Lebanese PM, Tammam Salam : Beirut bank bombing harms national security

185

Lebanese PM, Tammam Salam : Beirut bank bombing harms national security
By Tom Perry Reuters, Beirut Monday, 13 June 2016

Lebanon’s prime minister said on Monday a bomb attack at a major bank had harmed national security after an incident seen as a dangerous escalation of a crisis over a US law targeting the finances of Shiite group Hezbollah. The bombing outside the main Blom Bank building in Beirut on Sunday night, which caused damage but no fatalities, followed the closure of accounts considered to be linked to the group by banks afraid of being shut out of the international financial system. Noone has claimed responsibility for the attack. Hezbollah, proscribed by the United States as a terrorist organization and fighting in the civil in neighboring Syria as a vital ally of President Bashar al-Assad, reacted angrily last month to the US measures aimed at cutting off its funding.

The US law, passed in December, threatens to bar from the American financial market any bank that knowingly engages with Hezbollah.

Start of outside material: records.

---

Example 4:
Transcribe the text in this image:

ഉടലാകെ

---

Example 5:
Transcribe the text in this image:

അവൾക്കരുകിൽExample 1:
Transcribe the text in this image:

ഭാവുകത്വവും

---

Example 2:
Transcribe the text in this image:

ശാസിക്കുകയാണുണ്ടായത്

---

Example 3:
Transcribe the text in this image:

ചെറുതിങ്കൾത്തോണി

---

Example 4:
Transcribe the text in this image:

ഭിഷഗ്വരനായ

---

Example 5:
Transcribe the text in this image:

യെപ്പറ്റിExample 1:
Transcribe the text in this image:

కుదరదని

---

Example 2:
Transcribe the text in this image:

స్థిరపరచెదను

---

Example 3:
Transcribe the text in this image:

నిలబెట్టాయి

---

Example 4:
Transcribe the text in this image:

The group has not commented on the bombing. The US law has ignited an unprecedented standoff between the central bank and Hezbollah, which views it as a breach of sovereignty. The banks say they have no choice. Blom Bank has closed more accounts than other banks as a result of the legislation, Lebanese officials say. At a meeting with the finance minister and central bank governor, Prime Minister Tammam Salam said the attack “rose to the level of damaging the national security of Lebanon”. The banking sector was “the fundamental dynamo” of the economy and “one of the main pillars of the state in light of the paralysis suffered by the constitutional institutions”, he added, according to a government statement. Meanwhile, the Association of banks in Lebanon said the attack targeting Blom Bank hit the entire banking sector and aims to destabilize economy.

Central bank role
The central bank is widely seen as one of the only effective institutions in the weak state afflicted by political crisis since the onset of the Syria war in 2011. The banking sector is vitally important to Lebanon as a conduit for billions of dollars of annual remittances that keep its economy afloat. Monday’s government statement expressed confidence in central bank measures taken to preserve the financial sector’s immunity and credibility.

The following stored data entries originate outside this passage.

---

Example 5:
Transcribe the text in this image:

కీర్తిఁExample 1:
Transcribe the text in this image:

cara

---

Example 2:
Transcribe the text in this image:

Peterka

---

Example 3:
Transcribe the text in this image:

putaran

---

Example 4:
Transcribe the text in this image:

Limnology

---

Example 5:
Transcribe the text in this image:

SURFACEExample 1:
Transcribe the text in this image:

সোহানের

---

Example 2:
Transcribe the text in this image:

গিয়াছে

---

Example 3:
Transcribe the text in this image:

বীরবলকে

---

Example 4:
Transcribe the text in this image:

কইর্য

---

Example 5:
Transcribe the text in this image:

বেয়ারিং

The US law poses an unprecedented financial challenge to the powerful Iranian-backed Hezbollah, which dominates Lebanon and has ministers in Salam’s unity government. Though analysts say Hezbollah itself can operate without bank accounts, the situation is seen as carrying a political cost as it affects its support base in the Shiite community. Hospitals are among social institutions deemed linked to Hezbollah that have had their accounts closed, sources familiar with the matter say. There is also a risk to institutions and individuals dealing with such hospitals, including their staff, insurance firms and suppliers of medical equipment. Societies affiliated to Hezbollah run hospitals, schools and other social institutions and the group says the measures are targeting the entire Shi’ite community. “They won a military war, they won a political war, but they cannot win a financial war,” said one Lebanese banker, discussing the matter on condition of anonymity. “They have to find ways to work in the shadows but the problem is that whoever deals with them will be under scrutiny.”

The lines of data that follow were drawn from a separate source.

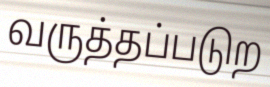
வருத்தப்படுறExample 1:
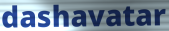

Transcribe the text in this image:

dashavatar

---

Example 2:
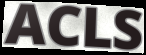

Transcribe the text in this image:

ACLS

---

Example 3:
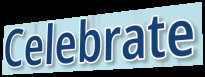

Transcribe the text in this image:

Celebrate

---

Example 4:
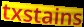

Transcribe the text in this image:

txstains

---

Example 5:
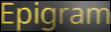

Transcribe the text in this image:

Epigram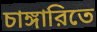
চাঙ্গারিতেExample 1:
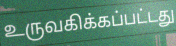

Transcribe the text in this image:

உருவகிக்கப்பட்டது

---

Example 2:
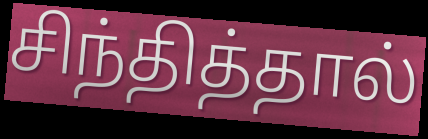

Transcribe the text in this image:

சிந்தித்தால்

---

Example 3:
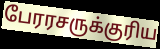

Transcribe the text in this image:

பேரரசருக்குரிய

“The banks have no choice. They will not accept not to implement the sanctions because for them their survival is more important. If the Americans say to a bank: ‘you are out of the banking system’, the bank will default because it will be shut down from transactions in dollars,” the banker added. When the law first came into effect, Lebanese banks began closing accounts, including of Hezbollah officials, themselves. The central bank subsequently issued a directive requiring the banks to refer accounts considered linked to Hezbollah to an investigative unit before any measure is taken.

In a statement issued last week, Hezbollah’s parliamentary bloc stepped up its attack on central bank governor Riad Salameh for “ambiguous and suspicious” statements, and said Hezbollah’s education and health institutions could not be undermined. In an interview with CNBC last week, Salameh said the central bank was making sure banks had really studied account activity before any decisions are taken.”The law is being implemented,” he said. Parliament Speaker Nabih Berri, a Shi’ite politician and Hezbollah ally, said the attack on Blom Bank had targeted “Lebanon firstly, and Hezbollah secondly”. Nabil Boumonsef, a commentator with An-Nahar newspaper, said the bombing meant the crisis had now become a security issue. “Its danger is that it is connected to the most important, and I can even say the last bastion of protection for Lebanon’s social, political and economic stability – the banking sector.”